Stephen Hill from ARM clearly believed in heterogeneity, with four types of processing on a typical chip:
- Big core (ARM Cortex-A15 today)
- Little core (ARM Cortex-A7) – to create the kind of bigLITTLE setup that allows for a bigger span of power-performance settings.
- GPU (from ARM, that means Mali T604 today) – they clearly see that GPGPU is moving into the mobile space very quickly, doing the same kind of work that it has done on the desktop, and with the same effect of reducing the need for general processor cores.
- Special-purpose accelerators – except when merged into the ISA, as noted above.
In researching some of the material from James Larus’ talk, I also came across an interesting talk from Surge 2011 where Artur Bergman from fastly.com tell how they have optimized their content delivery network by only relying on plain processors and not using any network processing offload, router ASICs, etc. Too hard to use, to easy to make errors and have the software crash, and “Xeons are simply faster”. Note that the word “energy” is never mentioned in his talk.
Software Needs to be 100x Better
The software perspective was presented by James Larus from Microsoft research. His talk made many interesting points, but I think the main points were that:
We are not even trying to make efficient systems today, throwing away billions of clock cycles on plain pure overhead. Example: IBM had investigated the conversion of a SOAP (text) date to a Java date object in IBM Trade benchmark.268 function calls and 70 object allocations. There is great modularity and nothing obviously wrong in the code. About 20% of memory is used to hold actual data, the rest is hash table, object management overhead, etc. In general, objects are small and waste is large. Great for programmers, bad for machines. We could and should find ways to do better in programming than this, need to find a way to make performance an abstraction we can work with.

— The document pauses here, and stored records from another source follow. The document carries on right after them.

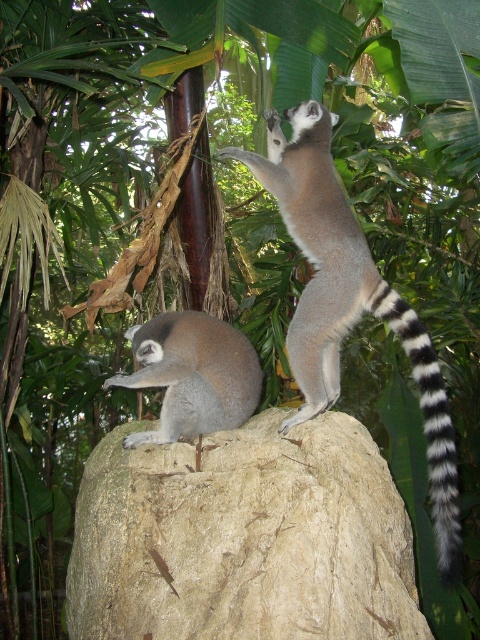
Question: Which of the following is the farthest from the observer?

Choices:
 (A) (371, 584)
 (B) (320, 301)
 (C) (417, 326)

Answer: (B)

Question: In this image, where is ring-tailed lemur at center located relative to black and white striped tail at upper right?

Choices:
 (A) right
 (B) left

Answer: (B)

Question: Considering the real-world distances, which object is farthest from the ring-tailed lemur at center?

Choices:
 (A) black and white striped tail at upper right
 (B) rough textured rock at center
 (C) soft gray fur lemur at center

Answer: (B)

Question: Does rough textured rock at center appear on the right side of soft gray fur lemur at center?

Choices:
 (A) no
 (B) yes

Answer: (B)

Question: Which point is closer to the camera?

Choices:
 (A) rough textured rock at center
 (B) ring-tailed lemur at center
 (C) black and white striped tail at upper right

Answer: (A)

Question: Is soft gray fur lemur at center above black and white striped tail at upper right?

Choices:
 (A) no
 (B) yes

Answer: (B)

Note that Larus is not advocating going back to assembly language – there is far too much value in programmer productivity – but just that we remove unnecessary waste from our systems while advancing the state of the art in programming languages.
Distributed systems are the new norm. Why don’t we teach it? All programmers should need to understand how build systems from many separate parts. In particular, the impact of IO and network traffic on software performance. Distribution is not free either.
For an example of how bad things can be, he brought up a nice introspective talk from Surge 2011, about the Etsy website:
So, that’s my summary of an interesting day.